BPOM juga mengadakan konferensi pers pada hari Minggu (23/10), dan memaparkan daftar 133 obat sirop yang aman dikonsumsi. "Ada 133 produk yang aman, yang tidak menggunakan empat pelarut tersebut. Jadi sudah jelas ini aman," kata Kepala Badan Pengawas Obat dan Makanan (BPOM) Penny Kusumastuti Lukito.

Pusara Umar Abu Bakar. (Ilham/ERA.id)

Siti dan Abu Bakar dalam dukanya masih terus memantau perkembangan berita ini. “Kita sih berharap ada tindakan tegas ya dari pemerintah, entah ke pihak yang terkaitlah, yang menyebabkan obat itu layak edar,” tegas Abu Bakar. 

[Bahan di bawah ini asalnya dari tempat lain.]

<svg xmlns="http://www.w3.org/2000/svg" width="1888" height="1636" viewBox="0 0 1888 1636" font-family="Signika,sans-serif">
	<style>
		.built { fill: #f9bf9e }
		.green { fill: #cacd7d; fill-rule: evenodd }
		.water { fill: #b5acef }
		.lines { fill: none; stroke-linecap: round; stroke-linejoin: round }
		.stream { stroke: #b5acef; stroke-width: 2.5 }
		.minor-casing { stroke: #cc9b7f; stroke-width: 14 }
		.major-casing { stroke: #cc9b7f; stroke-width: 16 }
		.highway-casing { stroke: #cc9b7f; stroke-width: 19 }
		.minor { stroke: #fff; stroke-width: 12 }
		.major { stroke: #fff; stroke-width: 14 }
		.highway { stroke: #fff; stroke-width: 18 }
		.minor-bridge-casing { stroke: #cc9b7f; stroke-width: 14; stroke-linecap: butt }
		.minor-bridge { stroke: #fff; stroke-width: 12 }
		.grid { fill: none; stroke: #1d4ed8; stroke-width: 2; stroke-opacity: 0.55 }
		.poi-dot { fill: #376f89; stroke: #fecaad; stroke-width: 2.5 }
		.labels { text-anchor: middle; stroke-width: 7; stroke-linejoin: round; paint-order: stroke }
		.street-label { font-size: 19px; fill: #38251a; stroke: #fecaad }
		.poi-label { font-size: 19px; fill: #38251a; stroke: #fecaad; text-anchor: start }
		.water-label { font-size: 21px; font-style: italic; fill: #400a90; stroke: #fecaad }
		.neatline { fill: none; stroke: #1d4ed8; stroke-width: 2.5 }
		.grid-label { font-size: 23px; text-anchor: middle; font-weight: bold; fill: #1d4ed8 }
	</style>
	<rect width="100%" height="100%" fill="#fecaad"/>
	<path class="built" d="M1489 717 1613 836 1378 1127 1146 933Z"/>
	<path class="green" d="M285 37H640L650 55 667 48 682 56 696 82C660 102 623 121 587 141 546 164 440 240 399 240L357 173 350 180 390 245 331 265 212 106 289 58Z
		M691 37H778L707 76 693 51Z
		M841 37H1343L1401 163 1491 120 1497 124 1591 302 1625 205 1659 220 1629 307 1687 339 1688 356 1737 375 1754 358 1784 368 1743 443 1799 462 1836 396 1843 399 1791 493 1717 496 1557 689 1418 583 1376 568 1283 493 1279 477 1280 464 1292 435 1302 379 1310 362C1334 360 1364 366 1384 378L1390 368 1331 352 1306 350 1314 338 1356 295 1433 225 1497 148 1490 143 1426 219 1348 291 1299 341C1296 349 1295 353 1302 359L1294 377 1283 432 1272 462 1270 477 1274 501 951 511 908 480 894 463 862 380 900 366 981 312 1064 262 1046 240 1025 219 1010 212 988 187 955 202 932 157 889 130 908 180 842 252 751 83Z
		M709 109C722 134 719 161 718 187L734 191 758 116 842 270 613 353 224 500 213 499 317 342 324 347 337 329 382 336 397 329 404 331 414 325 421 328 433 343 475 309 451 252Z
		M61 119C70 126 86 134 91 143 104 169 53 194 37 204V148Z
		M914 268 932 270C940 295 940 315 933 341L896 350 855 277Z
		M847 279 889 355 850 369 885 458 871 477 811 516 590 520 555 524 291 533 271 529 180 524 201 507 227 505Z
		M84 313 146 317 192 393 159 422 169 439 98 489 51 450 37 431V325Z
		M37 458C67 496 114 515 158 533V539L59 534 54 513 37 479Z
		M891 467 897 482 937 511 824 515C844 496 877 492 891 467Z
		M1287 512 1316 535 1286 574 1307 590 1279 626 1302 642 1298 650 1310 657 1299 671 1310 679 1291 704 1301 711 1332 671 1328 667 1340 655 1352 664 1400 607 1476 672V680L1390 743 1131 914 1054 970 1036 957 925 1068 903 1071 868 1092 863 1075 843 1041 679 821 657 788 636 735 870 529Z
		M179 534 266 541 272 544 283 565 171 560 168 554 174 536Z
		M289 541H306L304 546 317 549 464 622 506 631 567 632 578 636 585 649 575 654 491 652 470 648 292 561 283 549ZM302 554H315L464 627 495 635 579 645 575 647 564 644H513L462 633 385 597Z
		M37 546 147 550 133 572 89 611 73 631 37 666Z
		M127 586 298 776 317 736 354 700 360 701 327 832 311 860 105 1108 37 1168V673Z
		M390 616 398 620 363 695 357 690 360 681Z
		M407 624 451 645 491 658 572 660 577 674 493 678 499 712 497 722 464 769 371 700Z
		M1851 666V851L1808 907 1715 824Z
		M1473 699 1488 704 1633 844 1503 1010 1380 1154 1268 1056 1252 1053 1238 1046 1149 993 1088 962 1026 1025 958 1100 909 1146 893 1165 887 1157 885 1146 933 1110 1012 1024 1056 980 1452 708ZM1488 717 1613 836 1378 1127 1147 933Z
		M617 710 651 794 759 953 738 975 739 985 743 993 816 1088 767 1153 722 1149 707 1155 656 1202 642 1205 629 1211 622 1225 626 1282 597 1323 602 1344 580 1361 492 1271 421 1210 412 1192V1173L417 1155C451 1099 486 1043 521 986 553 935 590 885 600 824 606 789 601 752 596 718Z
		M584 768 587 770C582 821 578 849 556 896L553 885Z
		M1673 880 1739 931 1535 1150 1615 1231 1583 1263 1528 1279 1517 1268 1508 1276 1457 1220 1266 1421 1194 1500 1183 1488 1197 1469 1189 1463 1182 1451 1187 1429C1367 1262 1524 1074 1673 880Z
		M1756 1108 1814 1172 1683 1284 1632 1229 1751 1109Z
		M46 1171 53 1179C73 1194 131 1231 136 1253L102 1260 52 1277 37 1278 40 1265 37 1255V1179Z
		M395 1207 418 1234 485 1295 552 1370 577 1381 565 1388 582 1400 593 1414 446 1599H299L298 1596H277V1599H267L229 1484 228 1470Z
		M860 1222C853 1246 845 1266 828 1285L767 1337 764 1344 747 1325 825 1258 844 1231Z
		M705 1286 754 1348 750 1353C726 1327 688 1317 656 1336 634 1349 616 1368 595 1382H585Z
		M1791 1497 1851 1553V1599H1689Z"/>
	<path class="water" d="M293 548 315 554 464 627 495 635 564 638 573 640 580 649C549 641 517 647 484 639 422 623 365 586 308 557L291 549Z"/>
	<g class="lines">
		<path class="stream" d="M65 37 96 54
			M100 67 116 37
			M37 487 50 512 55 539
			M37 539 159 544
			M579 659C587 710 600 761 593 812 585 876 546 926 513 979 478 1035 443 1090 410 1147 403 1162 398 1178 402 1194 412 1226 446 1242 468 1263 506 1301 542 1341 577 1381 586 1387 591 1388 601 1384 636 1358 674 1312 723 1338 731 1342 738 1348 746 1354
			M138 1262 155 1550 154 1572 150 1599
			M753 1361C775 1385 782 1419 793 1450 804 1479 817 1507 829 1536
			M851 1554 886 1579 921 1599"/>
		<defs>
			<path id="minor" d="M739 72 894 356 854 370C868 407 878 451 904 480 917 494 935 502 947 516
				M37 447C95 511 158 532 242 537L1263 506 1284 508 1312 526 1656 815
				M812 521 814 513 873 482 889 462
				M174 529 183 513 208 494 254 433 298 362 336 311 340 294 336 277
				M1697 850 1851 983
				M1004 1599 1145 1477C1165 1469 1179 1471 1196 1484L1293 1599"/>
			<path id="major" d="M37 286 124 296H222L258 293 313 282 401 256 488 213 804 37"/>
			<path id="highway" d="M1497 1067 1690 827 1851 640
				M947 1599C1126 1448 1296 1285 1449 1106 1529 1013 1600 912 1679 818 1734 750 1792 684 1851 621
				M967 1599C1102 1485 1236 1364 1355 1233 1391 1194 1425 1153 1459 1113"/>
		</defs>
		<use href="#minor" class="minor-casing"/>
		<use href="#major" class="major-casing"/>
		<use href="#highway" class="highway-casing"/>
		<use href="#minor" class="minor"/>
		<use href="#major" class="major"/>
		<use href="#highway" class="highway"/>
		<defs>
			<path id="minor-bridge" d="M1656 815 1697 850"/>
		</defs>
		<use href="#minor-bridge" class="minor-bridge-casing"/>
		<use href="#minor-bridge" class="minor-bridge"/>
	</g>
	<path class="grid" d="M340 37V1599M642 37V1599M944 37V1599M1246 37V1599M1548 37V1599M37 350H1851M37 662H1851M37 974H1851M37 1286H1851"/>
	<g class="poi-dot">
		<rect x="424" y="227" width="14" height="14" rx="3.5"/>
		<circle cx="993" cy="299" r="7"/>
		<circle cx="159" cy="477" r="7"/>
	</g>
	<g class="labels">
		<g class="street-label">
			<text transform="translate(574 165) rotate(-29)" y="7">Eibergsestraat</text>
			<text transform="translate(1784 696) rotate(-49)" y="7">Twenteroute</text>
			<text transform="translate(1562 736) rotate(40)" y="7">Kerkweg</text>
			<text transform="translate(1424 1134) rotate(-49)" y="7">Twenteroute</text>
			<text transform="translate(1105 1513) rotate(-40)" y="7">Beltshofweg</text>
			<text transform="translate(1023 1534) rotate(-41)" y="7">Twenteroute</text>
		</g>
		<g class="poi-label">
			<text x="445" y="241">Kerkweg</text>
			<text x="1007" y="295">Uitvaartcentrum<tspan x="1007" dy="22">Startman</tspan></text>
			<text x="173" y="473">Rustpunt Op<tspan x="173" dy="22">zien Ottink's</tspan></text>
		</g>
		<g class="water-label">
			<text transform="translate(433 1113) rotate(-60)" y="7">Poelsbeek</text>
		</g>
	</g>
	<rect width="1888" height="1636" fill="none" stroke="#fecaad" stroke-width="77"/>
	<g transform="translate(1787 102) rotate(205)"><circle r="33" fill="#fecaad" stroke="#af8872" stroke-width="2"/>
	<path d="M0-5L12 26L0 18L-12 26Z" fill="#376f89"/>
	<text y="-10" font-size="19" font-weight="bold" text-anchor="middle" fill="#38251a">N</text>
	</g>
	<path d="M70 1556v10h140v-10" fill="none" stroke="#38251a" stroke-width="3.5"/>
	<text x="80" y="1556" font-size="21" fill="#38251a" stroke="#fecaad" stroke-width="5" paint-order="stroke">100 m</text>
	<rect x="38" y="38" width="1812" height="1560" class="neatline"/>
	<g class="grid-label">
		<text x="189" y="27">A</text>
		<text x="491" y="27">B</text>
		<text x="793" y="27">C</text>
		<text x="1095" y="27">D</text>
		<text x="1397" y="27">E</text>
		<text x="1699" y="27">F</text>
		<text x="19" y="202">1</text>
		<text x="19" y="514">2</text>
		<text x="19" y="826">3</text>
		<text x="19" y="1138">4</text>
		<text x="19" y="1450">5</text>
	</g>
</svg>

Abu Bakar tak ingin ada lagi yang mengalami kehilangan serupa. “Sekarang kalau anaknya demam pasti mikirnya udah ke mana-mana ya, paling kita pesannya jangan terlalu panik berlebihan,” kata Abu Bakar. “Ya mudah-mudahan, saya juga baca berita udah ditemukan itu obatnya, ya buru-buru diuji, dikaji, dan kalau bisa langsung disebarlah, supaya gak ada korban selanjutnya.”

Sebagai penutup perbincangan sore itu, kami tak lupa mengucapkan, "Terima kasih, sudah percaya kepada kami." Meninggalnya umar tentunya jadi ibrah bahwa negara tak boleh sedikit pun lengah atas keselamatan warga negaranya. Bahwa korban yang meninggal dunia bukan sekadar angka yang bisa dihitung.